My intern lowers the volume, as my attending asks N several questions. Eventually, she inquires whether N would like to go home for the weekend: “We want you to think about spending time with your family. While all of our time on this earth is finite, we fear yours is more limited than most.”
“How much . . . time . . . do you think I . . . have?” N asks.
“We hope it will be longer, but worry it may be weeks to months,” quietly replies my attending.
I sense N’s husband’s shoulders swiftly crumple, as my nails dig into my palms.
I affix my eyes to the plain maroon baseball cap hanging above the bed, and the watercolor-silk scarf wrapped next to it.
As a lowly medical student on this subspecialty service, I did not speak up much. I felt insignificant, smaller than an insect in the sadness and emotions enveloping every patient’s room. During several of the end of life, “do not resuscitate” discussions, I would have liked nothing more than to melt onto the floor and trickle away into the floor vents covering the heating ducts.
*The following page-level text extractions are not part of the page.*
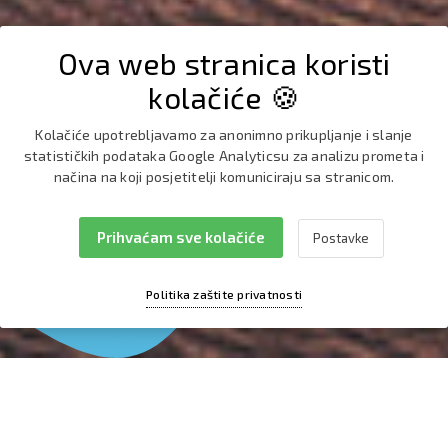
Ova web stranica koristi
kolačiće 🍪
Kolačiće upotrebljavamo za anonimno prikupljanje i slanje
statističkih podataka Google Analyticsu za analizu prometa i
načina na koji posjetitelji komuniciraju sa stranicom.
Park prirode
Telašćica
Prihvaćam sve kolačiće
Postavke
Politika zaštite privatnosti
Park prirode Telašćica
nalazi se na jugoistočnom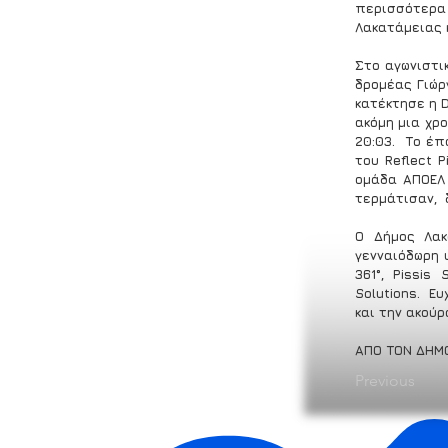
περισσότερα 
Λακατάμειας 
Στο αγωνιστικ
δρομέας Γιώρ
κατέκτησε η D
ακόμη μια χρο
20:03.  Το έ
του Reflect 
ομάδα ΑΠΟΕΛ 
τερμάτισαν,  
Ο Δήμος Λακ
γενναιόδωρη υ
361°, Pissis 
Solutions.  Ε
και την ακού
ΑΠΟ ΤΟΝ ΔΗΜ
Previous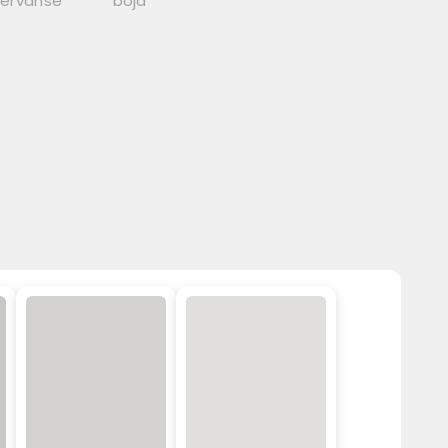
zervanse
boja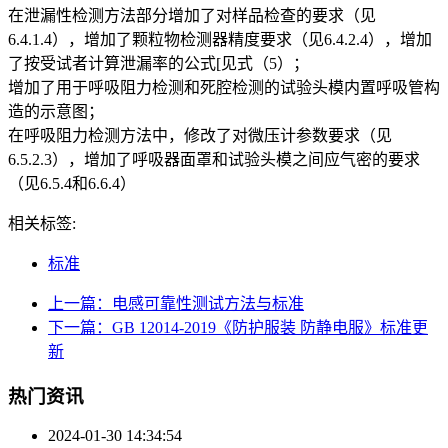
在泄漏性检测方法部分增加了对样品检查的要求（见
6.4.1.4），增加了颗粒物检测器精度要求（见6.4.2.4），增加
了按受试者计算泄漏率的公式[见式（5）；
增加了用于呼吸阻力检测和死腔检测的试验头模内置呼吸管构
造的示意图；
在呼吸阻力检测方法中，修改了对微压计参数要求（见
6.5.2.3），增加了呼吸器面罩和试验头模之间应气密的要求
（见6.5.4和6.6.4）
相关标签:
标准
上一篇：电感可靠性测试方法与标准
下一篇：GB 12014-2019《防护服装 防静电服》标准更
新
热门资讯
2024-01-30 14:34:54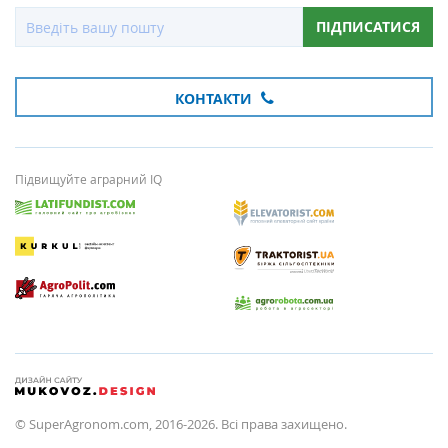
ПІДПИСАТИСЯ
КОНТАКТИ
Підвищуйте аграрний IQ
© SuperAgronom.com, 2016-2026. Всі права захищено.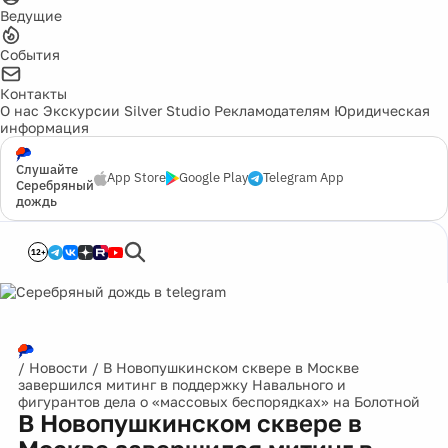
Ведущие
События
Контакты
О нас
Экскурсии
Silver Studio
Рекламодателям
Юридическая
информация
Слушайте
App Store
Google Play
Telegram App
Серебряный
дождь
12+
/
Новости
/
В Новопушкинском сквере в Москве
завершился митинг в поддержку Навального и
фигурантов дела о «массовых беспорядках» на Болотной
В Новопушкинском сквере в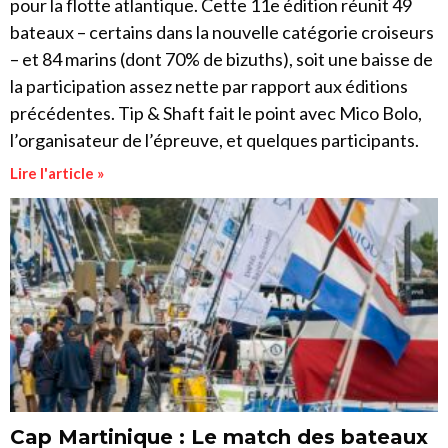
pour la flotte atlantique. Cette 11e édition réunit 49
bateaux – certains dans la nouvelle catégorie croiseurs
– et 84 marins (dont 70% de bizuths), soit une baisse de
la participation assez nette par rapport aux éditions
précédentes. Tip & Shaft fait le point avec Mico Bolo,
l’organisateur de l’épreuve, et quelques participants.
Lire l'article »
Cap Martinique : Le match des bateaux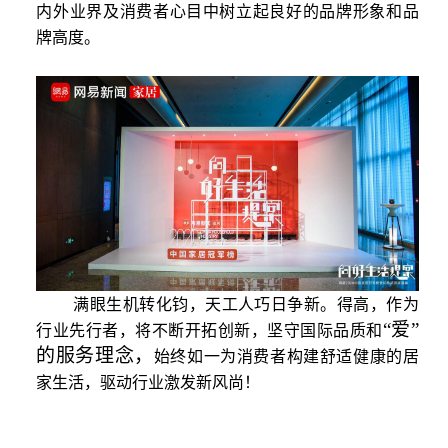
内外业界及消费者心目中树立起良好的品牌形象和品
牌高度。
满眼生机转化钧，天工人巧日争新。得高，
作为
“爱”
行业先行者，将不断开拓创新，坚守国际品质和
的服务理念，
始终如一
为
消费者构建舒适健康的居
家生活
，驱动行业激发新风尚！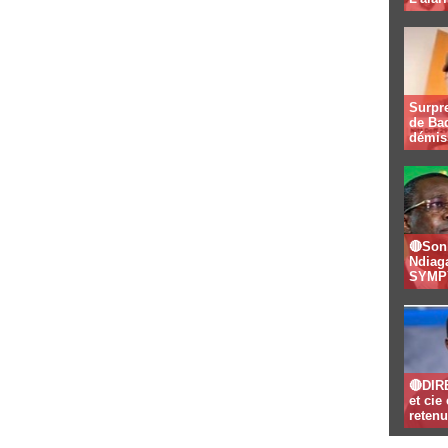
Surpre
de Bad
démis
🔴Son
Ndiaga
SYMPY
🔴DIR
et ci
retenu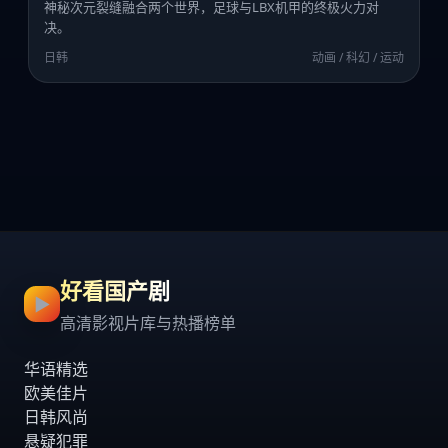
神秘次元裂缝融合两个世界，足球与LBX机甲的终极火力对
决。
日韩
动画 / 科幻 / 运动
好看国产剧
▶
高清影视片库与热播榜单
华语精选
欧美佳片
日韩风尚
悬疑犯罪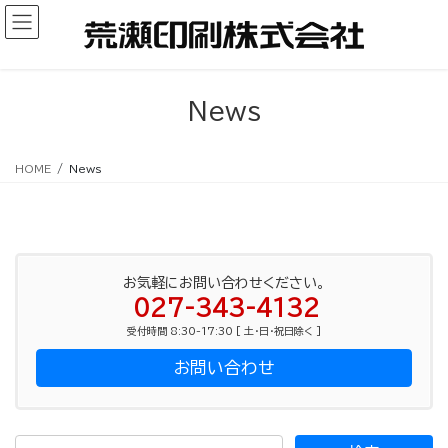
コ
ナ
ン
ビ
テ
ゲ
ン
ー
ツ
シ
News
へ
ョ
ス
ン
キ
に
HOME
News
ッ
移
プ
動
お気軽にお問い合わせください。
027-343-4132
受付時間 8:30-17:30 [ 土・日・祝日除く ]
お問い合わせ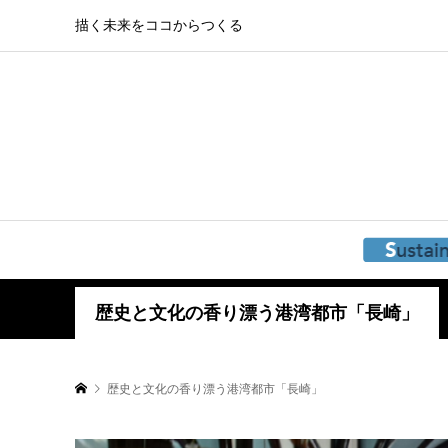
描く未来をココからつくる
歴史と文化の香り漂う港湾都市「長崎」
歴史と文化の香り漂う港湾都市「長崎」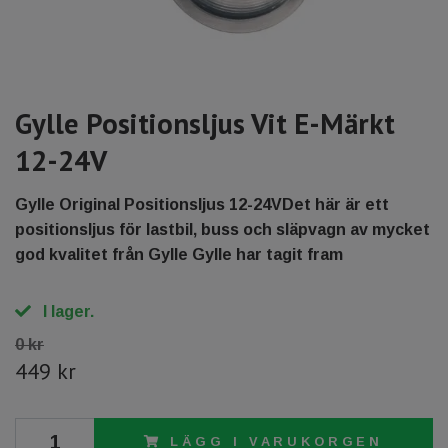
Gylle Positionsljus Vit E-Märkt
12-24V
Gylle Original Positionsljus 12-24VDet här är ett
positionsljus för lastbil, buss och släpvagn av mycket
god kvalitet från Gylle Gylle har tagit fram
I lager.
0 kr
449 kr
LÄGG I VARUKORGEN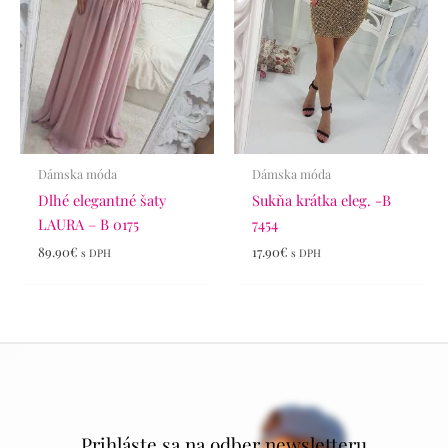
Dámska móda
Dámska móda
Dlhé elegantné šaty
Sukňa krátka eleg. -B
LAURA – B 0175
7454
89.90
€
17.90
€
s DPH
s DPH
Prihláste sa na odber newsletteru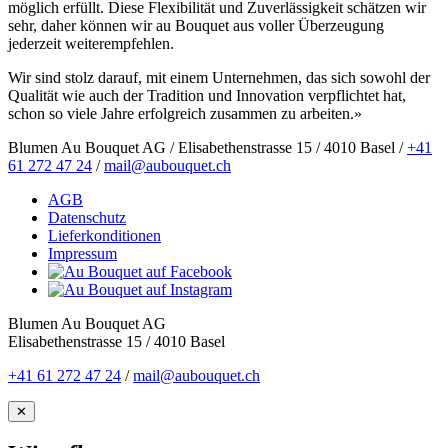
möglich erfüllt. Diese Flexibilität und Zuverlässigkeit schätzen wir
sehr, daher können wir au Bouquet aus voller Überzeugung
jederzeit weiterempfehlen.
Wir sind stolz darauf, mit einem Unternehmen, das sich sowohl der
Qualität wie auch der Tradition und Innovation verpflichtet hat,
schon so viele Jahre erfolgreich zusammen zu arbeiten.»
Blumen Au Bouquet AG / Elisabethenstrasse 15 / 4010 Basel /
+41
61 272 47 24
/
mail@aubouquet.ch
AGB
Datenschutz
Lieferkonditionen
Impressum
Blumen Au Bouquet AG
Elisabethenstrasse 15 / 4010 Basel
+41 61 272 47 24
/
mail@aubouquet.ch
✕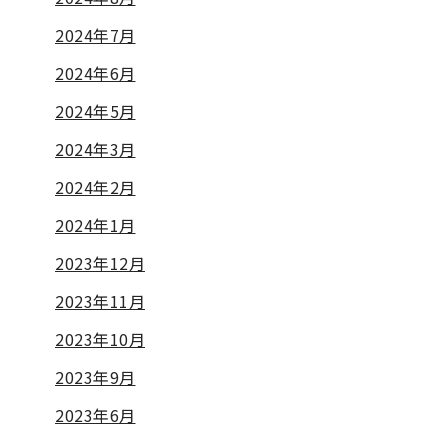
2024年7月
2024年6月
2024年5月
2024年3月
2024年2月
2024年1月
2023年12月
2023年11月
2023年10月
2023年9月
2023年6月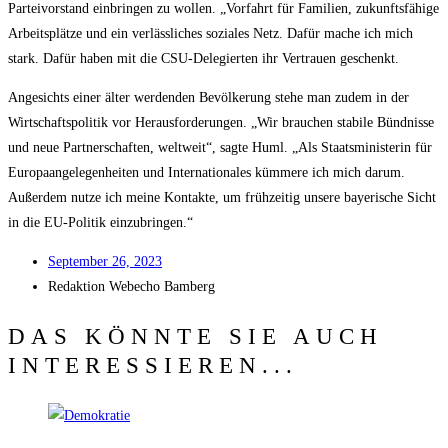
Par­tei­vor­stand ein­brin­gen zu wol­len. „Vor­fahrt für Fami­li­en, zukunfts­fä­hi­ge
Arbeits­plät­ze und ein ver­läss­li­ches sozia­les Netz. Dafür mache ich mich
stark. Dafür haben mit die CSU-Dele­gier­ten ihr Ver­trau­en geschenkt.
Ange­sichts einer älter wer­den­den Bevöl­ke­rung ste­he man zudem in der
Wirt­schafts­po­li­tik vor Her­aus­for­de­run­gen. „Wir brau­chen sta­bi­le Bünd­nis­se
und neue Part­ner­schaf­ten, welt­weit“, sag­te Huml. „Als Staats­mi­nis­te­rin für
Euro­pa­an­ge­le­gen­hei­ten und Inter­na­tio­na­les küm­me­re ich mich dar­um.
Außer­dem nut­ze ich mei­ne Kon­tak­te, um früh­zei­tig unse­re baye­ri­sche Sicht
in die EU-Poli­tik einzubringen.“
Sep­tem­ber 26, 2023
Redak­ti­on
Web­echo Bamberg
DAS KÖNNTE SIE AUCH
INTERESSIEREN...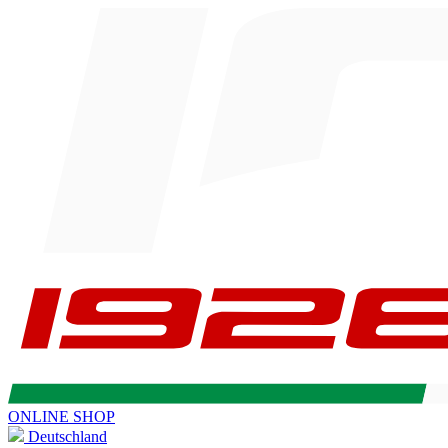
ONLINE SHOP
Deutschland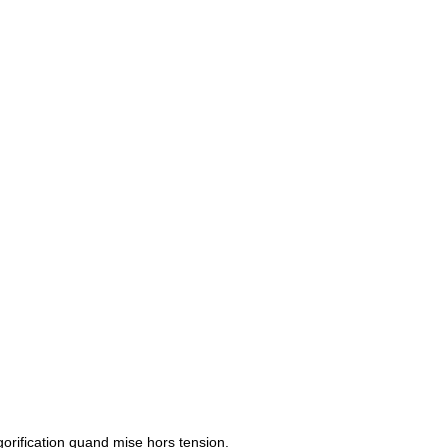
igorification quand mise hors tension.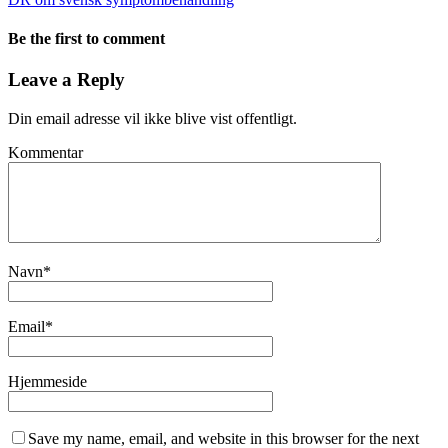
Be the first to comment
Leave a Reply
Din email adresse vil ikke blive vist offentligt.
Kommentar
Navn
*
Email
*
Hjemmeside
Save my name, email, and website in this browser for the next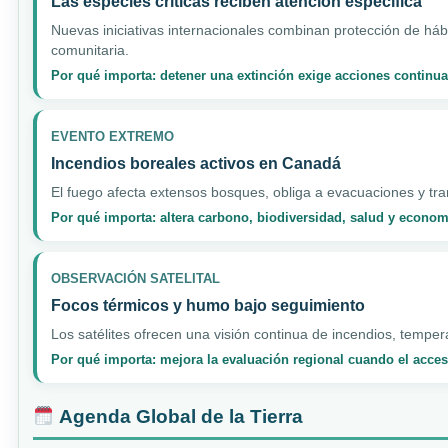
Las especies críticas reciben atención específica
Nuevas iniciativas internacionales combinan protección de hábi
comunitaria.
Por qué importa: detener una extinción exige acciones continua
EVENTO EXTREMO
Incendios boreales activos en Canadá
El fuego afecta extensos bosques, obliga a evacuaciones y tran
Por qué importa: altera carbono, biodiversidad, salud y econo
OBSERVACIÓN SATELITAL
Focos térmicos y humo bajo seguimiento
Los satélites ofrecen una visión continua de incendios, temper
Por qué importa: mejora la evaluación regional cuando el acceso
Agenda Global de la Tierra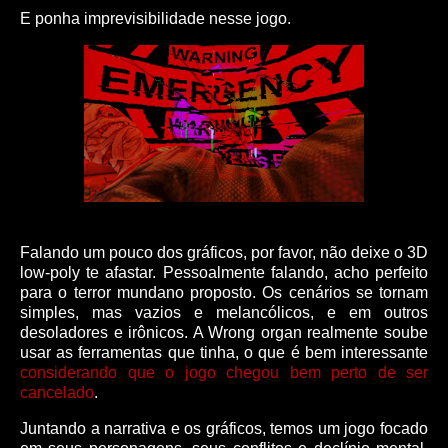
E ponha imprevisibilidade nesse jogo.
Falando um pouco dos gráficos, por favor, não deixe o 3D
low-poly te afastar. Pessoalmente falando, acho perfeito
para o terror mundano proposto. Os cenários se tornam
simples, mas vazios e melancólicos, e em outros
desoladores e irônicos. A Wrong organ realmente soube
usar as ferramentas que tinha, o que é bem interessante
considerando que o jogo chegou bem perto de ser
cancelado
.
Juntando a narrativa e os gráficos, temos um jogo focado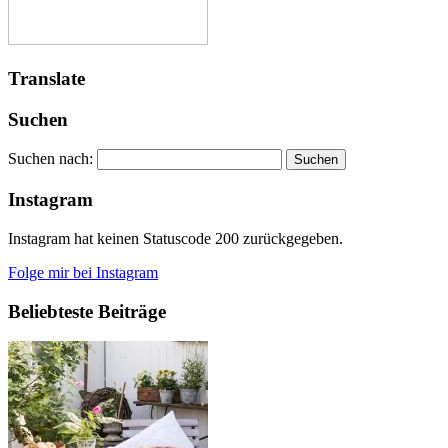
Translate
Suchen
Suchen nach:
Instagram
Instagram hat keinen Statuscode 200 zurückgegeben.
Folge mir bei Instagram
Beliebteste Beiträge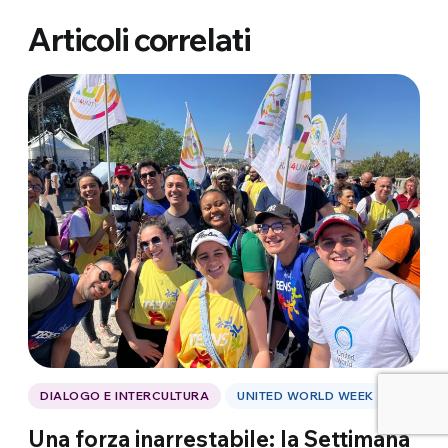
Articoli correlati
DIALOGO E INTERCULTURA
UNITED WORLD WEEK
Una forza inarrestabile: la Settimana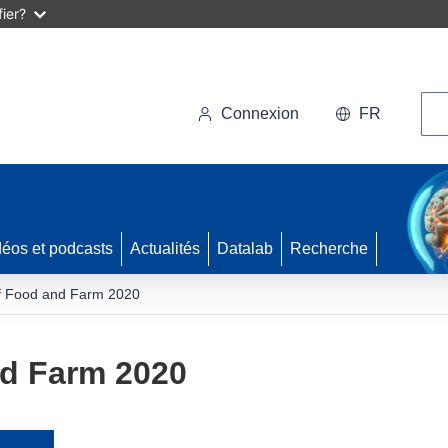
ier?
Rec
Connexion
FR
déos et podcasts
Actualités
Datalab
Recherche
of Food and Farm 2020
nd Farm 2020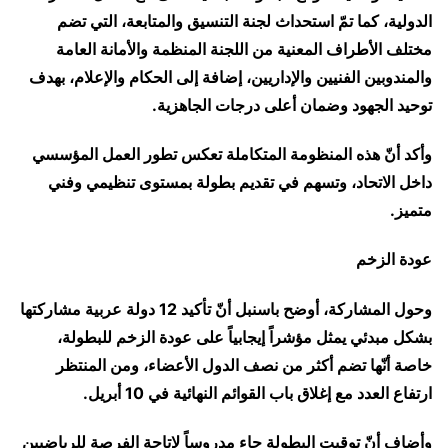
الدولية، كما تمّ استحداث لجنة التنسيق والمتابعة، التي تضم
مختلف الأطراف المعنية من اللجنة المنظمة والأمانة العامة
والمندوبين الفنيين والإداريين، إضافة إلى الحكام والإعلام، بهدف
توحيد الجهود وضمان أعلى درجات الجاهزية.
وأكد أنّ هذه المنظومة المتكاملة تعكس تطور العمل المؤسسي
داخل الاتحاد، وتسهم في تقديم بطولة بمستوى تنظيمي وفني
متميز.
عودة الزخم
وحول المشاركة، أوضح باسنبل أنّ تأكيد 12 دولة عربية مشاركتها
بشكل مبدئي يمثل مؤشراً إيجابياً على عودة الزخم للبطولة،
خاصة أنّها تضم أكثر من نصف الدول الأعضاء، ومن المنتظر
ارتفاع العدد مع إغلاق باب القوائم النهائية في 10 أبريل.
وأضاف أنّ توقيت البطولة جاء مدروساً لإتاحة الفرصة للرياضيين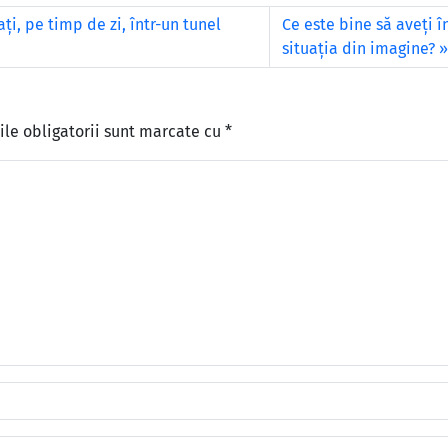
i, pe timp de zi, într-un tunel
Ce este bine să aveți î
situația din imagine?
le obligatorii sunt marcate cu
*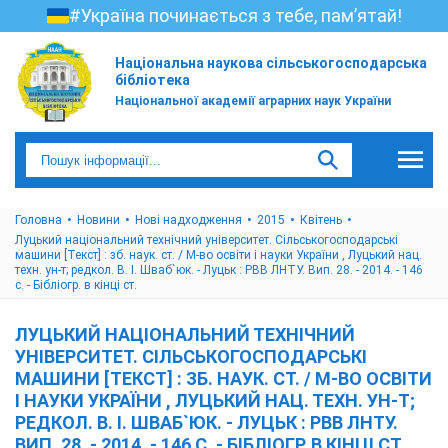
#Україна починається з тебе, пам’ятай!
Національна наукова сільськогосподарська
бібліотека
Національної академії аграрних наук України
Головна
Новини
Нові надходження
2015
Квітень
Луцький національний технічний університет. Сільськогосподарські
машини [Текст] : зб. наук. ст. / М-во освіти і науки України , Луцький нац.
техн. ун-т; редкол. В. І. Шваб`юк. - Луцьк : РВВ ЛНТУ. Вип. 28. - 2014. - 146
с. - Бібліогр. в кінці ст.
ЛУЦЬКИЙ НАЦІОНАЛЬНИЙ ТЕХНІЧНИЙ
УНІВЕРСИТЕТ. СІЛЬСЬКОГОСПОДАРСЬКІ
МАШИНИ [ТЕКСТ] : ЗБ. НАУК. СТ. / М-ВО ОСВІТИ
І НАУКИ УКРАЇНИ , ЛУЦЬКИЙ НАЦ. ТЕХН. УН-Т;
РЕДКОЛ. В. І. ШВАБ`ЮК. - ЛУЦЬК : РВВ ЛНТУ.
ВИП. 28. - 2014. - 146 С. - БІБЛІОГР. В КІНЦІ СТ.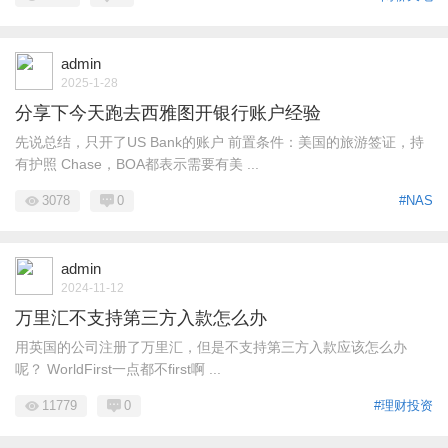
admin
2025-1-28
分享下今天跑去西雅图开银行账户经验
先说总结，只开了US Bank的账户 前置条件：美国的旅游签证，持
有护照 Chase，BOA都表示需要有美 ...
3078
0
#NAS
admin
2024-11-12
万里汇不支持第三方入款怎么办
用英国的公司注册了万里汇，但是不支持第三方入款应该怎么办
呢？ WorldFirst一点都不first啊 ...
11779
0
#理财投资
Questioning my team’s decision-making process or medical management felt insincere; the real questions I wanted to ask would make my tears overflow. Every patient had an incredible story — of lives lived fully, courageously and beautifully. It was difficult to go home every day, remembering the majority of patients on my list might not be alive to see the new year.
I was not brave enough to ask N to tell me her story; I’m positive she would not recognize my face. I was afraid of failing to successfully compartmentalize my emotions, and of being just another stranger barging into the darkest hours of her life.
I hope one day to be courageous enough to recognize N in the faces of my future patients, and help to give their darkest hours the smallest bit more light.
Tara Pilato’s essay received an honorable mention in this magazine’s 2020 Young Alumni Essay Contest. She graduated with a B.A. in music performance (viola) and a supplementary major in pre-health. She is now a fourth-year medical student at Weill Cornell Medical College in New York City.